Her Instagram is full of pictures fit for the cover of Real Simple Magazine. Her website features delicious yet nutritious dishes such as rutabaga hummus and chai shortbread cookies. She’s a first generation American and has family on five different continents.

Emma Frisch, a College alumna, currently residing in upstate New York, is a food blogger and the owner of Frisch Kitchen, where she showcases her culinary talents and brings nontraditional, healthy food back to the table. She will be a contestant on the Food Network’s show “Food Network Star”, premiering this Sunday, June 1 at 9 p.m. Eastern time.

Frisch transferred from the University of Maryland to Penn because “she wasn’t able to customize what [she] wanted to study.” At Penn, she “felt so supported by the community to follow [her] passion and build whatever [she] wanted to.” While a student, Frisch took advantage of every kitchen she found — whether tiny, communal or lacking in cleanliness — to further develop this passion that had been instilled in her since childhood.

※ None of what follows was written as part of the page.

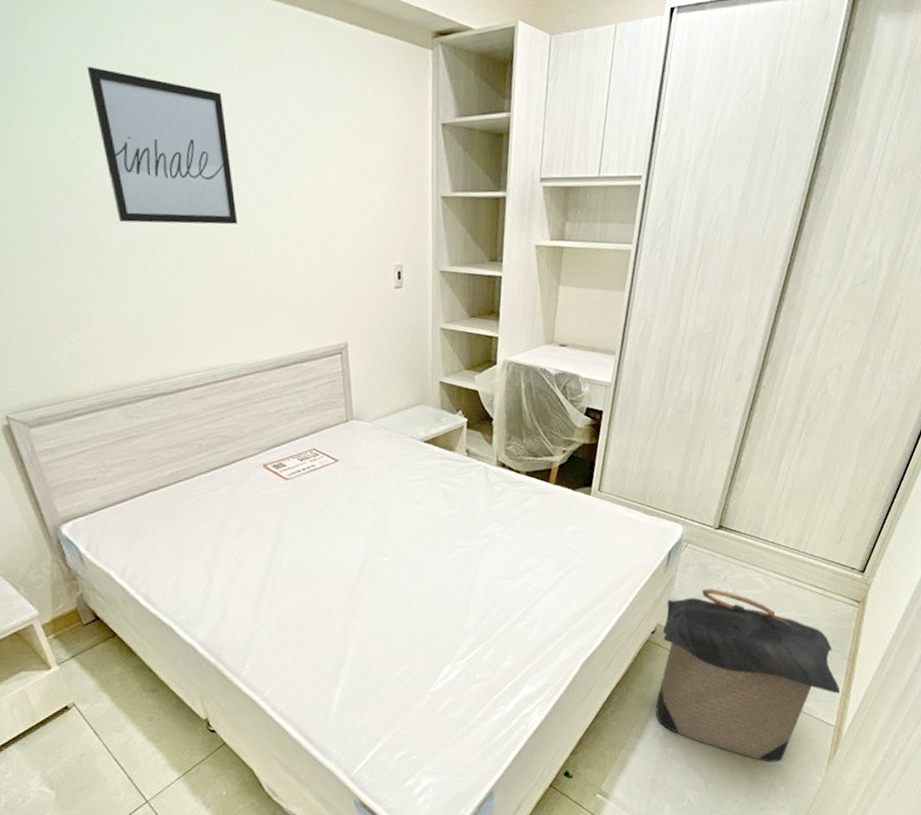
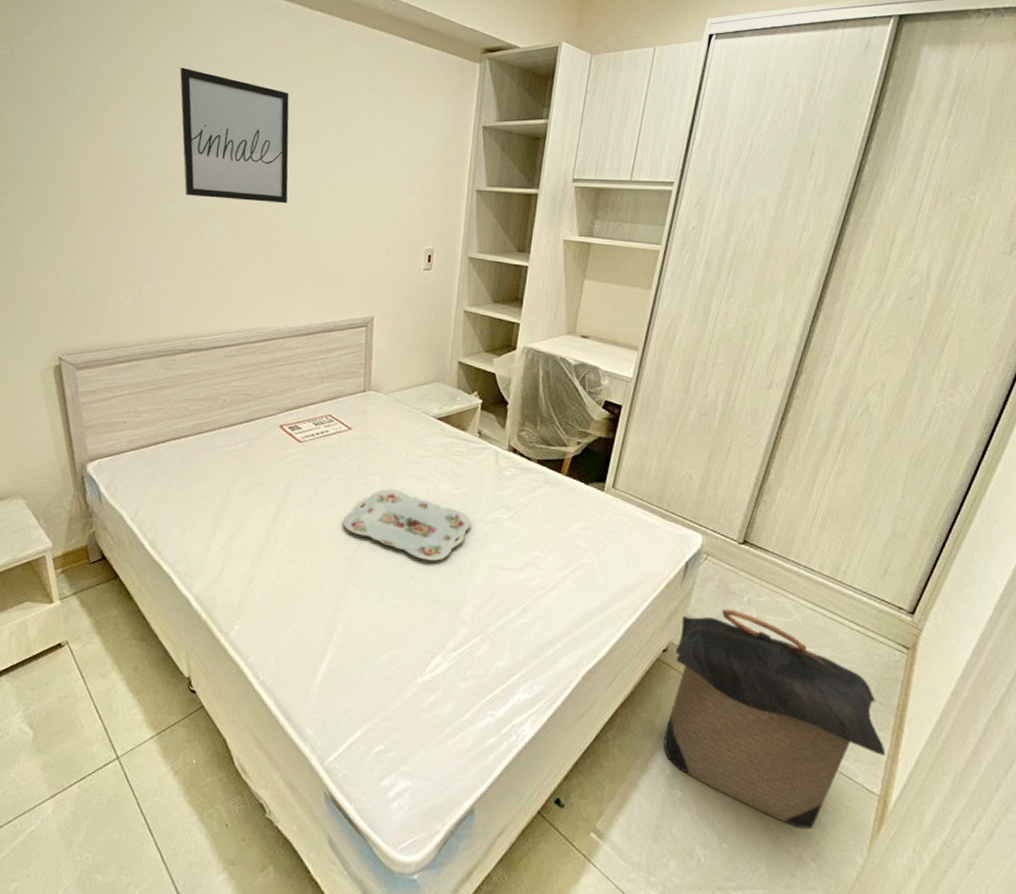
serving tray: none [340,515,468,580] -> present [342,488,471,561]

“I was raised cooking with my mom, and she just made phenomenal food. I don’t think I was really able to appreciate it until I went to college,” she said. Being on a meal plan definitely brought out the creative side in Frisch’s cooking. She became a vegetarian to accommodate for the high price of meat, although she admits she is the “biggest omnivore” now.

“I realized that food was really important... I was missing the flavor and the healthy feeling I had growing up,” Frisch said about the beginning of her college experience. The first dish she mastered was sauté and stir-fry. She recommended this cooking style as a great way to start off, because “you can put everything in one pan and end up with a complete meal.”

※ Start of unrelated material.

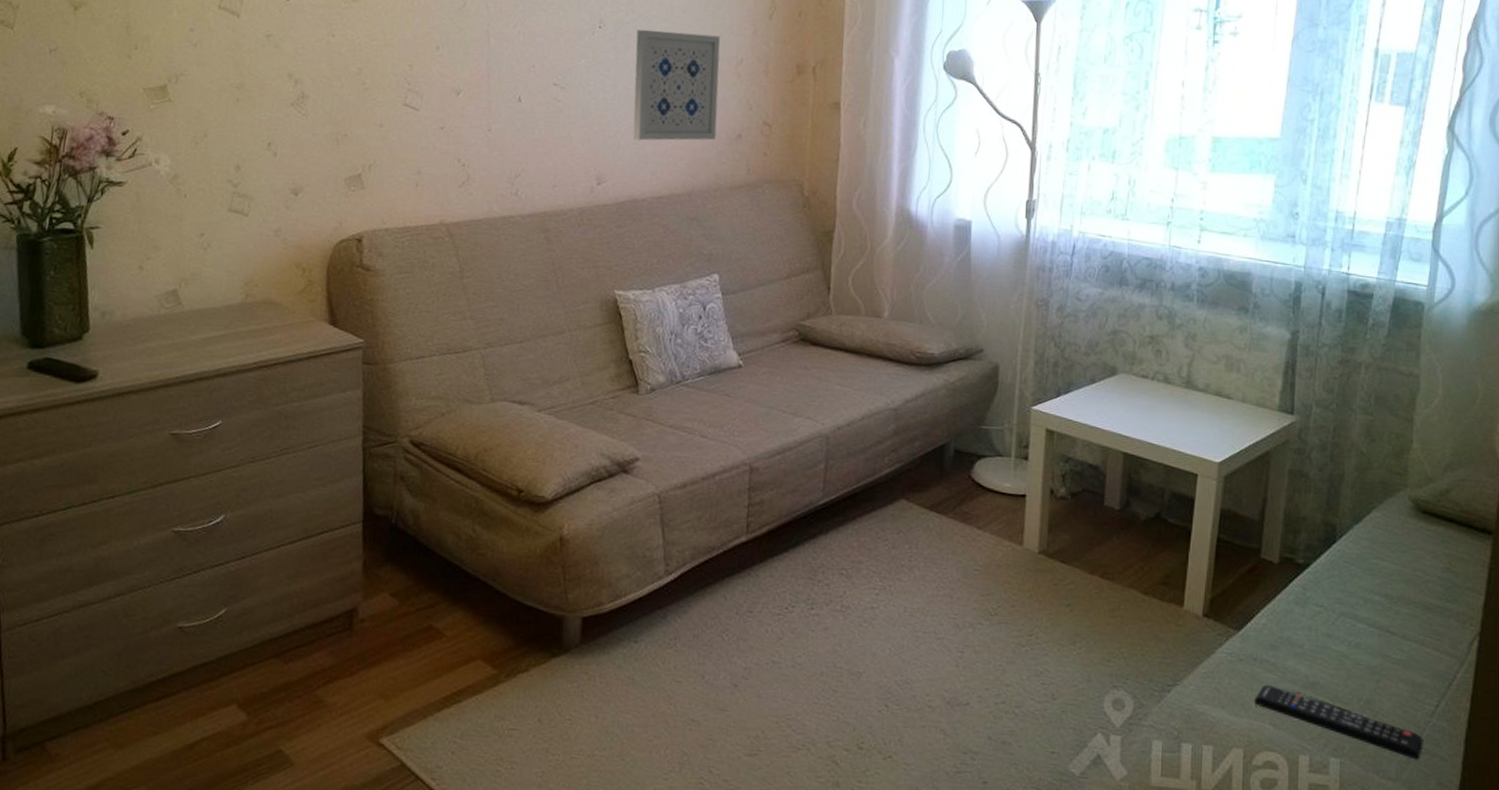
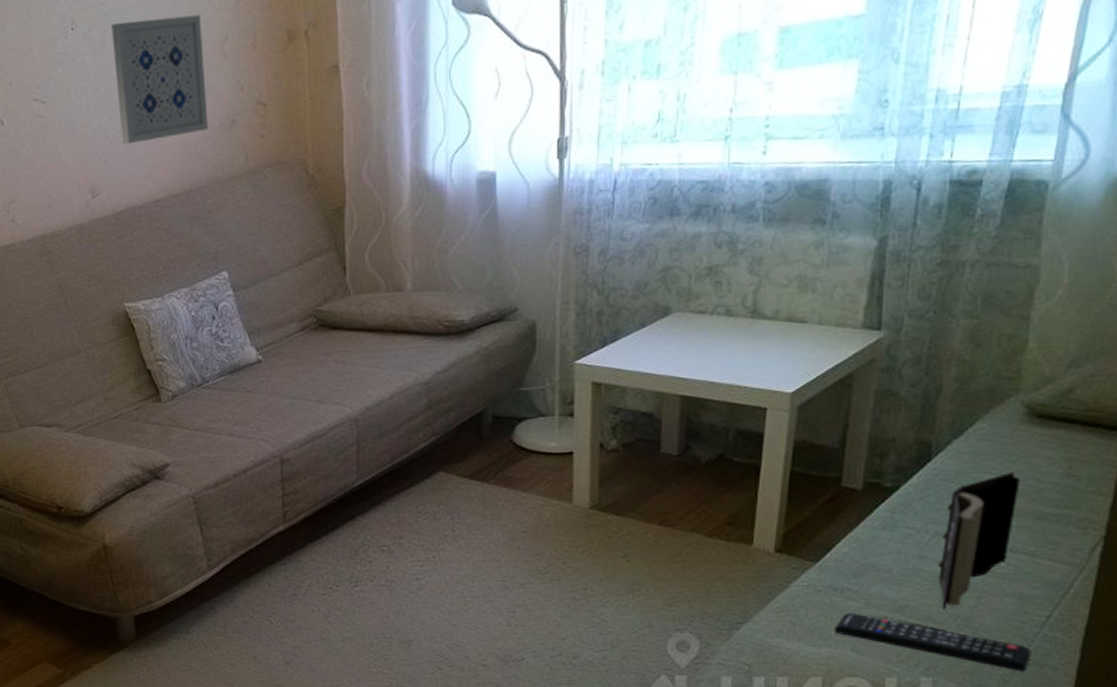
book: none [1342,561,1410,690] -> present [937,471,1021,610]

While at Penn, Frisch co-founded the Farm to Table program, which has taken off in the Philadelphia area. With help from the Fox Leadership Program, Frisch helped create the Farmecology club, which taught members about food distribution in Philadelphia.

She spent a couple months traveling around the Philadelphia area to learn how food travels between farms and the city. Now, Frisch wants to teach what she learned to others since farm to fork currently sounds “really intimidating and more romanticized to people.” One of her goals is to help people find simpler and more accessible avenues to living a farm to fork lifestyle.

Frisch started an online cooking show on her blog, www.emmafrisch.com, last summer. Her cousin recommended that she apply to be on “Food Network Star”. “It seemed like such a great fit,” Frisch admitted. “It has more of a positive feeling to it than most reality shows...[it was] something I was willing to get behind.”

As for her goals for being on the show, Frisch said that she hopes to win. “I’m excited about being able to share what I love about food with so many more people,” she said. Frisch admits that cooking and experimenting with food has become trendier. “Cooking as a career is something that people are getting excited about,” she said.